WORK REQUIRED –
Return only those lines of the listing that hold the word "right".

++++ STUDY MATERIAL

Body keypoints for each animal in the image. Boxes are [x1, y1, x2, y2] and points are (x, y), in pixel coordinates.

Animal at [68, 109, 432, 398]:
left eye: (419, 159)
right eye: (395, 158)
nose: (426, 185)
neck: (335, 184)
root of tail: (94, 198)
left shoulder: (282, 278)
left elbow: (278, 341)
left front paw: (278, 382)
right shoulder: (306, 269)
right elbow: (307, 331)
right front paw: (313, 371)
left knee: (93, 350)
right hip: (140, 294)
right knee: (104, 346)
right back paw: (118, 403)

++++++++

WRITTEN SOLUTION –
right eye: (395, 158)
right shoulder: (306, 269)
right elbow: (307, 331)
right front paw: (313, 371)
right hip: (140, 294)
right knee: (104, 346)
right back paw: (118, 403)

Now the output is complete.